> Input data:
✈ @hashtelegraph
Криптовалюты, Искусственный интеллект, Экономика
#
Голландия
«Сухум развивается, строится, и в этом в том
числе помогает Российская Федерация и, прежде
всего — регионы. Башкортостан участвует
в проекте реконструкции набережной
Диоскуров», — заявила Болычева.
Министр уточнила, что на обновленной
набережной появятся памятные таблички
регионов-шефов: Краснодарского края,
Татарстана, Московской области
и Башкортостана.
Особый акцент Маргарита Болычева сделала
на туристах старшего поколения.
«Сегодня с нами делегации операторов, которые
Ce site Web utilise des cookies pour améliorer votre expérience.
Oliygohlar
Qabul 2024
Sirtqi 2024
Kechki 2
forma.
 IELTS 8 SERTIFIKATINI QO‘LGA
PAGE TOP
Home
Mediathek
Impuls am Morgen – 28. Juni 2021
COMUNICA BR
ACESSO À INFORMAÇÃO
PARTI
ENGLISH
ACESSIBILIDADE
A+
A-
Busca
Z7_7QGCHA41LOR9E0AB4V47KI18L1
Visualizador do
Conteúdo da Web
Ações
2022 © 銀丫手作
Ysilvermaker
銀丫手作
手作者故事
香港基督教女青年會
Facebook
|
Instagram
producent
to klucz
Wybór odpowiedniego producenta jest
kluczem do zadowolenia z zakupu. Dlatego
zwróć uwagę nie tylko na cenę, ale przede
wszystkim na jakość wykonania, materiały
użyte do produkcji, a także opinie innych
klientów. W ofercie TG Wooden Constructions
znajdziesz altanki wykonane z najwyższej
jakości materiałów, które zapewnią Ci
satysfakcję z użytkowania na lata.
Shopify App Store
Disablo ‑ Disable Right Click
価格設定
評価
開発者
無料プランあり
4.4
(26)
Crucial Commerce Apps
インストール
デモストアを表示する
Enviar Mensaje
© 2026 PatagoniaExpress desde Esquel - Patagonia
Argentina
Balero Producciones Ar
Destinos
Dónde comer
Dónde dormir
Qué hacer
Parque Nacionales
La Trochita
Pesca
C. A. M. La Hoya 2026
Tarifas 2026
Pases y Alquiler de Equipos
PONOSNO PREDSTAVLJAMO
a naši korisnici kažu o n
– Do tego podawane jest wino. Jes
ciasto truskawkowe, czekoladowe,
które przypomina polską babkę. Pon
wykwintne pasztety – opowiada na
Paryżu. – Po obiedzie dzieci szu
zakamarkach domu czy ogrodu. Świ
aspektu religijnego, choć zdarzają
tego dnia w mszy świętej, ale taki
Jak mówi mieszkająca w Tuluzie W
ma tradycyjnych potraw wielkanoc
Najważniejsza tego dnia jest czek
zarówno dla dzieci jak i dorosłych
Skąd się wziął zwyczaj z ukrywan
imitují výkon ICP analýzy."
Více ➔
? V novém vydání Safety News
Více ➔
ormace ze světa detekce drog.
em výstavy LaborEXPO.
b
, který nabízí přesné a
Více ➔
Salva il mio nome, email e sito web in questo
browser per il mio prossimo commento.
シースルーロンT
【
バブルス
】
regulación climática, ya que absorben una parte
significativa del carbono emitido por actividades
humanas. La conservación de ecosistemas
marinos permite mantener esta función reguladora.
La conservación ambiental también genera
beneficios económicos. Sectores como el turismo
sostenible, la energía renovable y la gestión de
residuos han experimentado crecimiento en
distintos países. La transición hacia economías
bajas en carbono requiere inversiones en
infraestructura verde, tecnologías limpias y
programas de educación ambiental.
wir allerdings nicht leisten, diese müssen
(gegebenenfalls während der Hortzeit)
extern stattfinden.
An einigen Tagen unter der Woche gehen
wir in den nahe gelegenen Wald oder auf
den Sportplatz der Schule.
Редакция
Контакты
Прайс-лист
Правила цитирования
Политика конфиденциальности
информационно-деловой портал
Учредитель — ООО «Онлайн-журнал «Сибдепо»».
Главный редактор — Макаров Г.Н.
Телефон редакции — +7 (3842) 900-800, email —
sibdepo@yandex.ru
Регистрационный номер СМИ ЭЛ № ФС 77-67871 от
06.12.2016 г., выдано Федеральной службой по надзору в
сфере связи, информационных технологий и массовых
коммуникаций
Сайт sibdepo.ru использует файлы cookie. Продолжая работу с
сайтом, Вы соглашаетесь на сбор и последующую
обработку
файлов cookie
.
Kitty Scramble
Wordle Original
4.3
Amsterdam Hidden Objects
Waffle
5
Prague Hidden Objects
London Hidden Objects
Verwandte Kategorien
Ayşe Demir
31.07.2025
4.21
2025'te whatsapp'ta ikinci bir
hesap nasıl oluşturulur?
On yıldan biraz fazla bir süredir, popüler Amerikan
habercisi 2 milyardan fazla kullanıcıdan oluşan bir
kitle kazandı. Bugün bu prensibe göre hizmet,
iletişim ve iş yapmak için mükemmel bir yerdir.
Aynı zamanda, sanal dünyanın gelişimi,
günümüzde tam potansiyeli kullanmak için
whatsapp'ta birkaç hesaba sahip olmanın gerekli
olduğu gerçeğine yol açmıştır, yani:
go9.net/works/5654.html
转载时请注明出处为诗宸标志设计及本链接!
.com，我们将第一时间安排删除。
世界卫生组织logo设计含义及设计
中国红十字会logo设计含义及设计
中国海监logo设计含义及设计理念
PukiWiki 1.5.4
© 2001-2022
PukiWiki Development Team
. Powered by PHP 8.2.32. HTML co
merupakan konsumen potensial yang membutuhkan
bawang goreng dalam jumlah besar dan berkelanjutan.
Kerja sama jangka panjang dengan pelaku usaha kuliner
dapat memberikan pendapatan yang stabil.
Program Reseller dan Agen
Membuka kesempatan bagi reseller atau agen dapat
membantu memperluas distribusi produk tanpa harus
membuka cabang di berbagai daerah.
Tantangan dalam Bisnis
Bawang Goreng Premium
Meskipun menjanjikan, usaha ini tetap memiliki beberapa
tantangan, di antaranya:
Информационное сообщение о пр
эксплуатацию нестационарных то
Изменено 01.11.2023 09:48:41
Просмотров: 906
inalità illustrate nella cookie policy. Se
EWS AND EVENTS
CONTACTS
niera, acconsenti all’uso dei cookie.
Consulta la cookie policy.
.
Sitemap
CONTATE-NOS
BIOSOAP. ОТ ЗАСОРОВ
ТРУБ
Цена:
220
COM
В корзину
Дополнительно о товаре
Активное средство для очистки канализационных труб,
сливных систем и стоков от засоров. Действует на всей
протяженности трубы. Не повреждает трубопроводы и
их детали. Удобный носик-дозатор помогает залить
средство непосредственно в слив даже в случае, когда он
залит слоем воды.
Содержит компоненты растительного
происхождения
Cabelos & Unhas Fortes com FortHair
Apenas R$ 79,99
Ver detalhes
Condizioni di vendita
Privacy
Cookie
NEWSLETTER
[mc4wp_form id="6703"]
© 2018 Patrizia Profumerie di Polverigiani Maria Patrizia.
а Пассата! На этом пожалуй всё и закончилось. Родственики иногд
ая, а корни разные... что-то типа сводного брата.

> Activity: In the listing above, count the lines that contain "средство". Give the number and nothing else.

> Worked solution: 2